More emails show Garcia and other command staff bristle at the thought that civilians or elected officials should be included in the process. On Sept. 29, after some back and forth regarding the drone with Jennifer McGuire, then budget director in the city manager’s office, Garcia wrote a private email to Esquivel that read: “Bro….. I’m kinda speechless. They are terrible.”
When asked what he meant, Garcia said he wasn’t sure. “I will say during the time there was a lot of hoops to jump through, but I don’t know specifically who I was referring to,” he said.
While the emails seem to suggest SJPD command staff has one persona in public but another when they believe no one is paying attention, Chief Esquivel appeared to distance himself from comments made by his No. 2.

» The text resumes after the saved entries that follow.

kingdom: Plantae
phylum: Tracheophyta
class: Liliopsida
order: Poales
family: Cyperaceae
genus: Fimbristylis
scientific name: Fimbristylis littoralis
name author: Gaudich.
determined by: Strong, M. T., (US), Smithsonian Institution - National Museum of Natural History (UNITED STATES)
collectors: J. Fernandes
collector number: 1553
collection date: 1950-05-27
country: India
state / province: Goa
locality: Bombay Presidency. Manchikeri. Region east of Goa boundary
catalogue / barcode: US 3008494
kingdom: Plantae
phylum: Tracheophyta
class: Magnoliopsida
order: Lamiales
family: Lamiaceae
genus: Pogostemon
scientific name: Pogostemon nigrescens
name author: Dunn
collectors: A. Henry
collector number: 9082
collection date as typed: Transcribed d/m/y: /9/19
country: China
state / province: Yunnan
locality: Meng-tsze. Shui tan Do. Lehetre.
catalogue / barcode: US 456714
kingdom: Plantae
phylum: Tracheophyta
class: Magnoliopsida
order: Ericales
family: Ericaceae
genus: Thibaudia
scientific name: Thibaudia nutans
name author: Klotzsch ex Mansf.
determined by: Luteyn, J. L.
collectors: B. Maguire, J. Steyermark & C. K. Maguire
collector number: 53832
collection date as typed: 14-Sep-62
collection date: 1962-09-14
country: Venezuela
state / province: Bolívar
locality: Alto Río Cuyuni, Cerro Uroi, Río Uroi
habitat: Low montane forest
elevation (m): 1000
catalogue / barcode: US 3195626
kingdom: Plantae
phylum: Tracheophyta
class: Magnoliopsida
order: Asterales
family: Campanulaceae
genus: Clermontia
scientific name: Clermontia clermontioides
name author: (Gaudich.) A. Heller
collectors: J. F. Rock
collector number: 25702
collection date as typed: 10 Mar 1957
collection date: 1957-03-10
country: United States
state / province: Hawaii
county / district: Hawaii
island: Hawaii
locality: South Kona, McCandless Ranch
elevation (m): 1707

“Eddie can speak for himself,” Esquivel told San Jose Inside. “I know you’re talking about one or maybe two emails. I deal with thousands of emails. That’s not really who I am. I consider myself very professional. I’m proud to wear this badge and I’m truly committed to making this organization better. So, it’s not where we put on one hat and then put on another when we’re not in front of the public. I’m not a politician.”
Liccardo, who most certainly is a politician, declined to speak on the contents of the emails, instead ceding judgment on the matter to Dueñas, his newly installed interim city manager.
“The city has policies for using email and other communications, and we are all subject to those policies and rules,” Liccardo said. “I’m confident the city manager is going to handle this appropriately.”